_Task statement_. Copy the items starting at the line that has "Check Tour Itinerary #2" and stopping after the line that has "Which series contains the lowest Y value?", swapping "lowest" for "smallest" and changing nothing else. Leave the pictures out.

_Working data_.
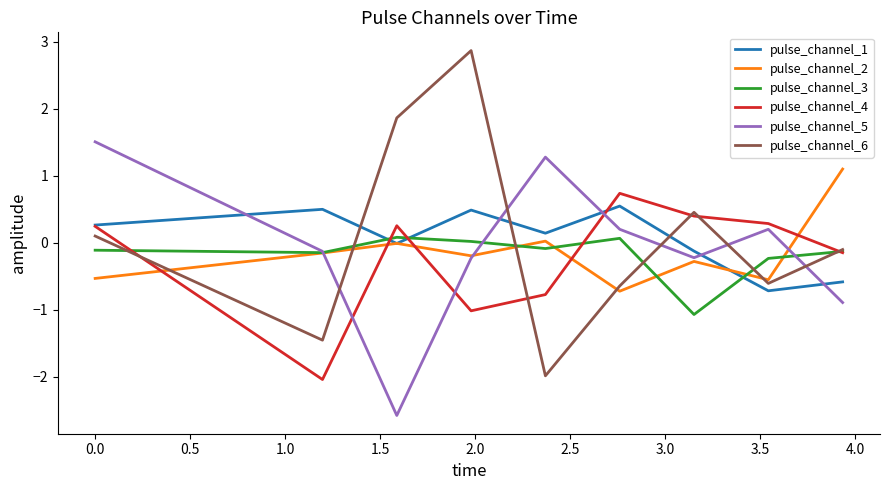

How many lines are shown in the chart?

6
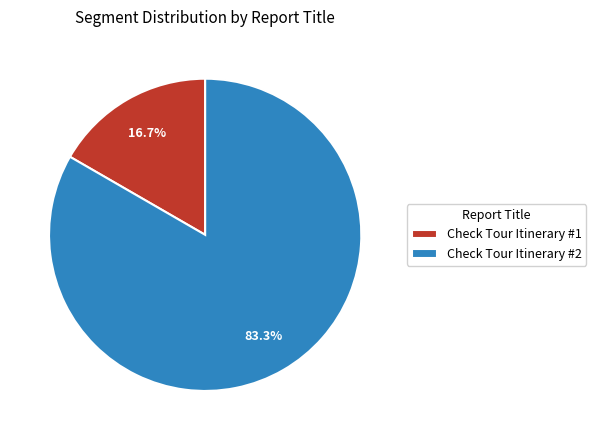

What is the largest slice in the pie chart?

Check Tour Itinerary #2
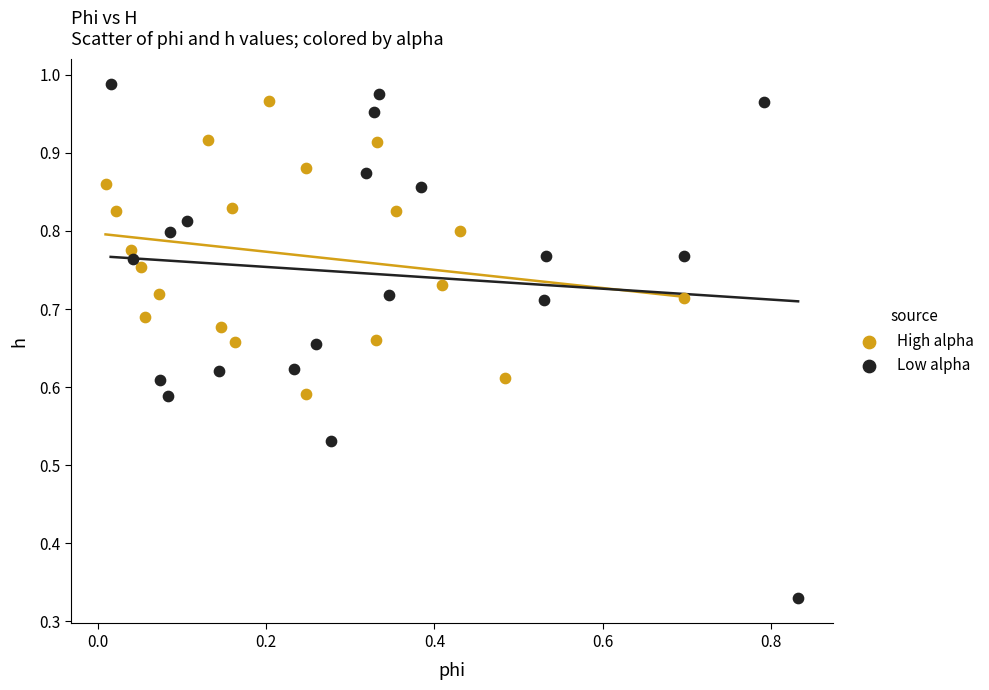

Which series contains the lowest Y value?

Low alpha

==

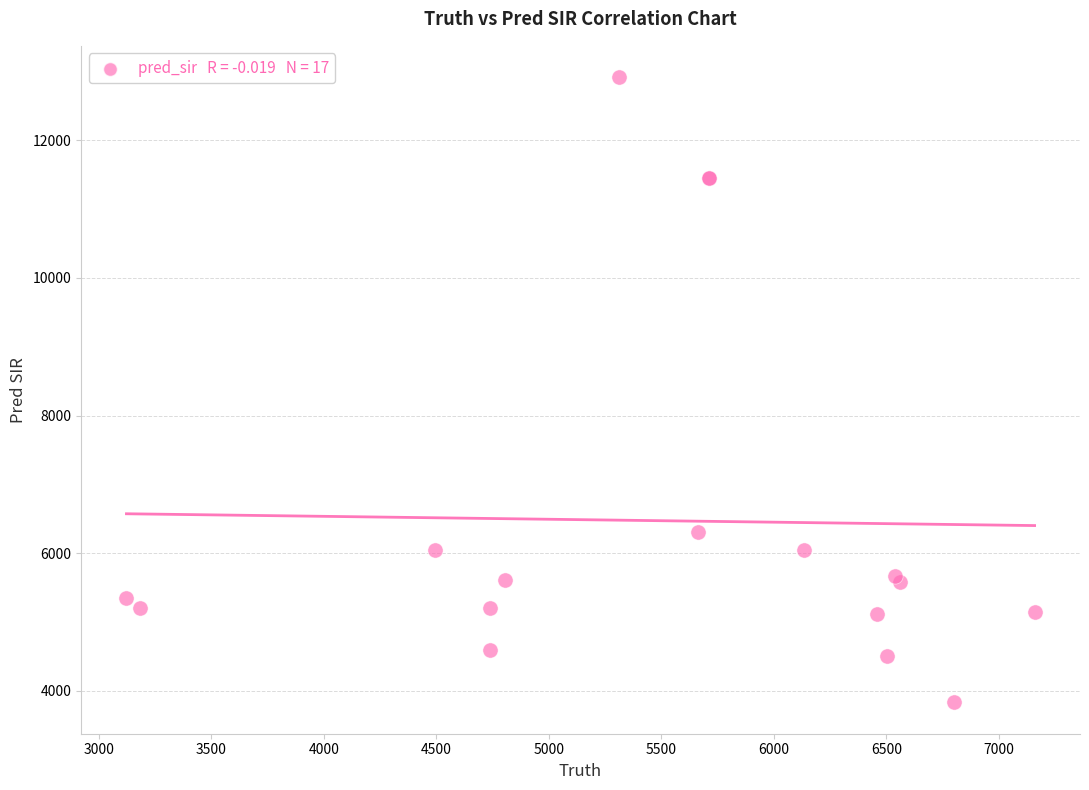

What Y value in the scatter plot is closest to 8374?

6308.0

...

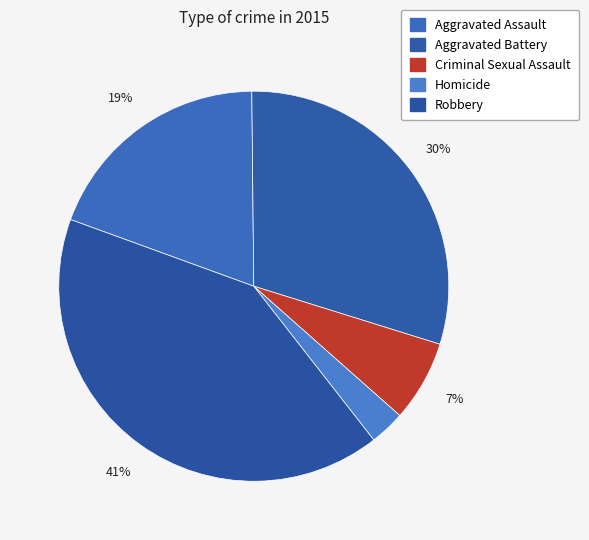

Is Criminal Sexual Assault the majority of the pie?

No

_Output below_.
Check Tour Itinerary #2

Which series contains the smallest Y value?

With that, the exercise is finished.